Small changes during August as still awaiting better moments to increase my positions in a few companies. Was also a bit short on cash at hand which limited the possibility to buy more stocks. In total I purchased shares for 285,64€ in August which is a small amount.  

Alibaba (ticker BABA)

Weighted average purchase price decreased from $216,68 to $212,98 as one share was bought for $159,50, not the best price in August but of value for me. Alibaba has been hit by a lot of challenges, Chinese government, sexual scandal and challenges with US Securities and Exchange Commission. As I have been increasing my position it might be a clear statement that I still believe the value of Alibaba to increase over time. I do see more value in Alibaba then many hype stocks as they have more tangible services and products and are not dependent on hypothetical future development.

Bayer (ticker BAYN)

Bought 3 shares of Bayer AG during August, main reason is that I still expect its future to be brighter than what we currently see. As the legal claims regarding Roundup! and Monsanto acquisition will dissappere the future of Bayer will be brighter and earnings stronger. The weighted average purchase price decreased from 62,14€ to 61,12€ per share. Still a way to go when market closed at 47,20€ on Friday September 3rd. If I would have a average price around 50€ per share I would be happy so will most likely continue to buy more.

Dividends 

In August I received 73,54€ in net dividends and on a year-to-date basis 1 086,59€ in net dividends. Still far from 2 200€ which is my short-term goal, as the portfolio is being built up on a long-term basis (including taking advantage of any short-term bargains) it might be that the dividend goal will not be reached next year. 
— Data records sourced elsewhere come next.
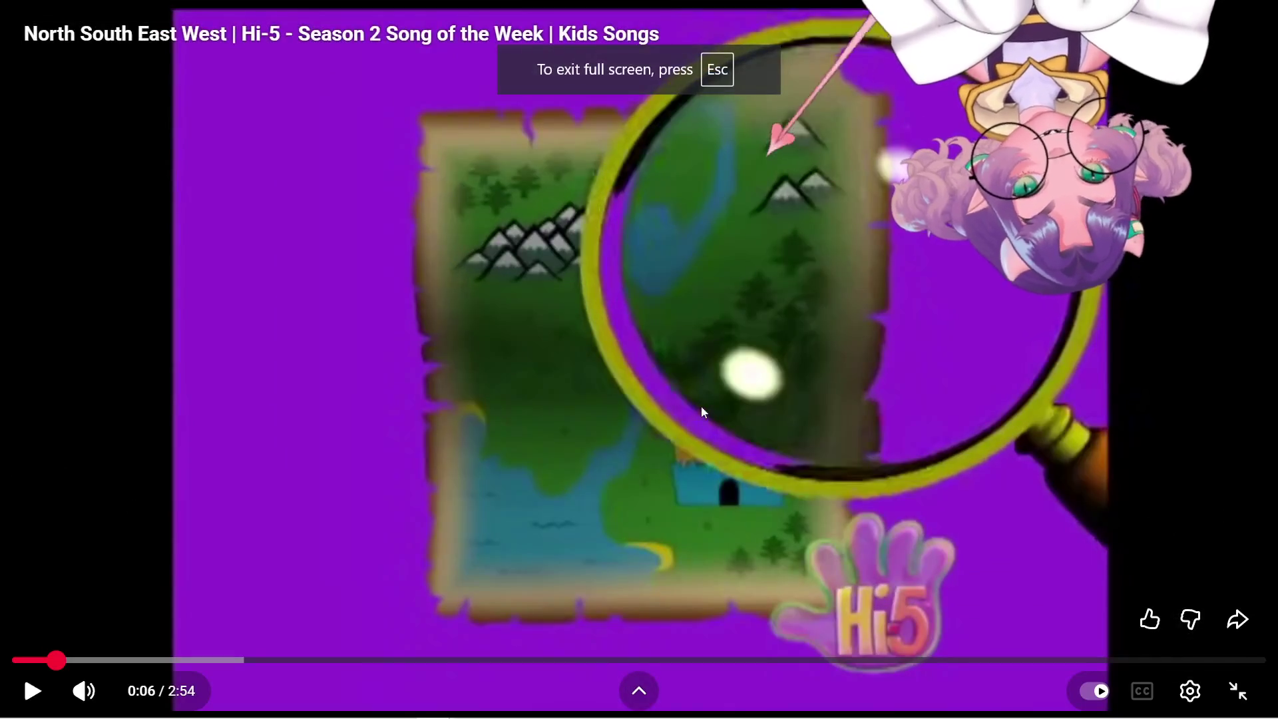
click(692, 361)
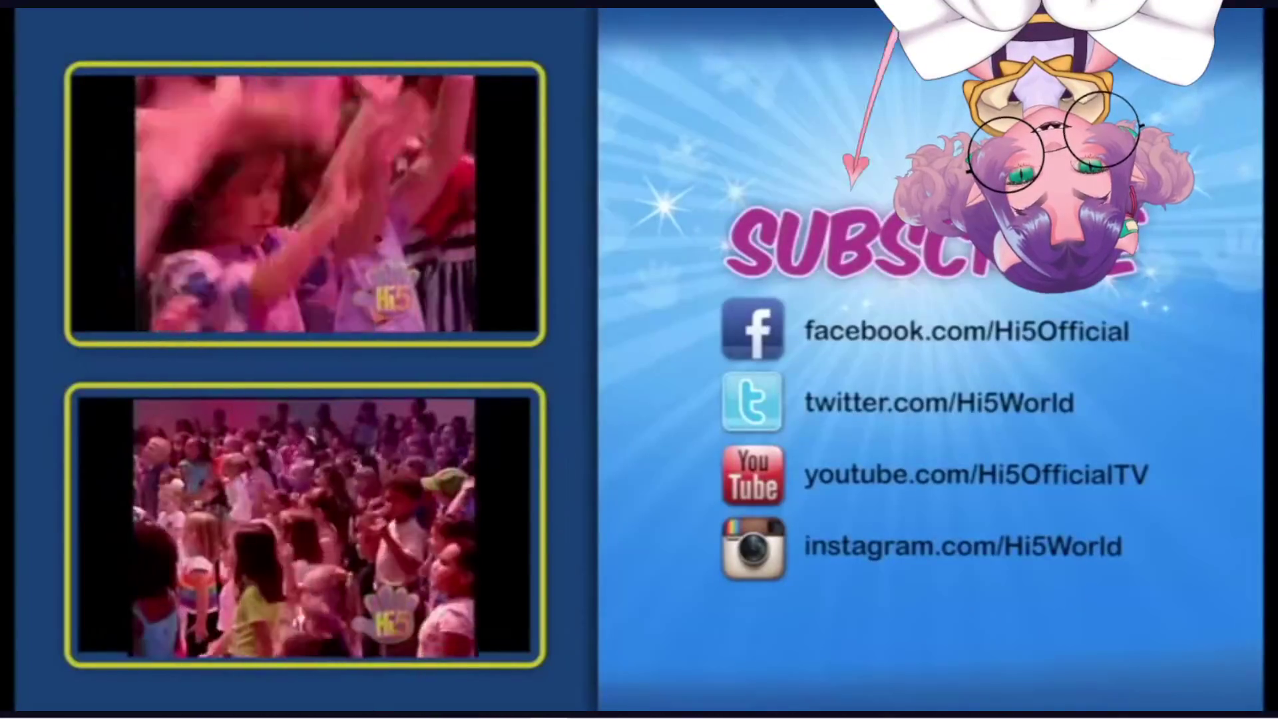
mouse_move(800, 141)
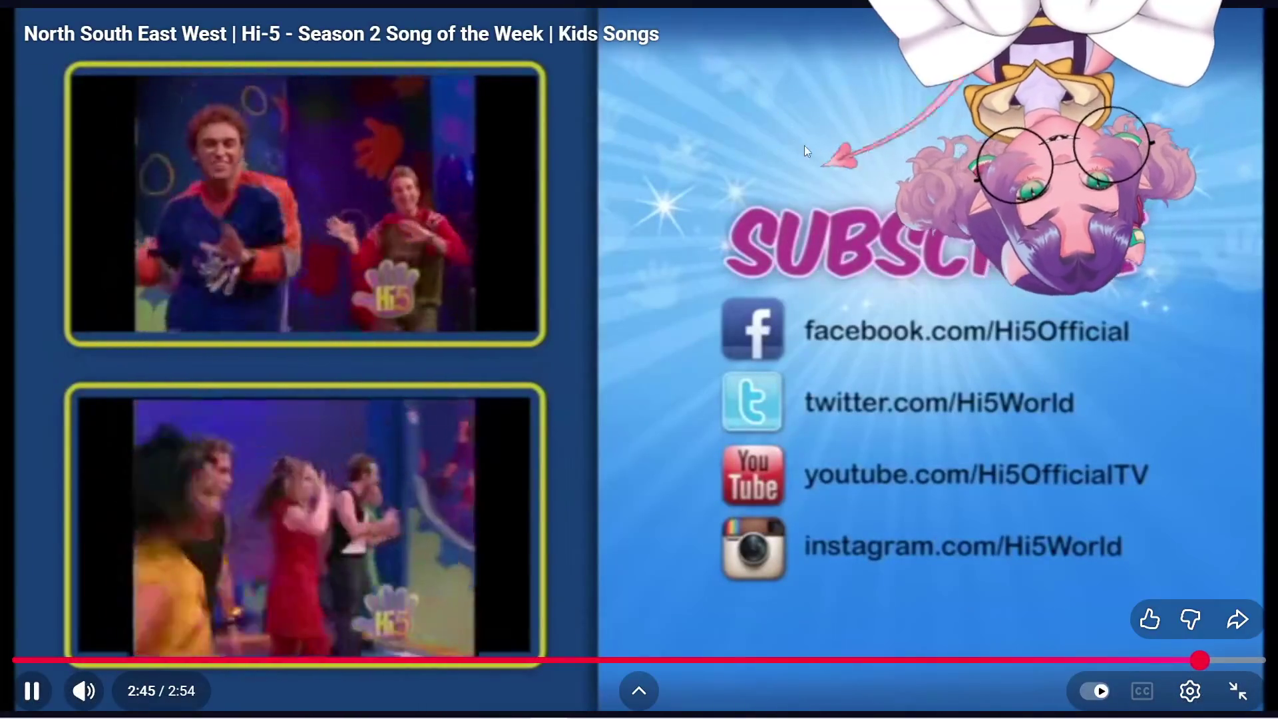
click(916, 133)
 The graph below displays monthly dividends (blue staples) and cumulative dividends from start (red line).

Portfolio dividends since start

Regarding the dividends, note that AT&T dividend does not reflect the full position of 121 shares as 5 shares were acquired after ex-dividend date. AT&T has also the split of WarnerMedia to come which based on statements will reduce the dividend by around 50%. This will have a negative impact on dividends unless Warner Bros Discovery can compensate. Do see it a bit challenged as Discovery has not paid any dividends on common stock for some time.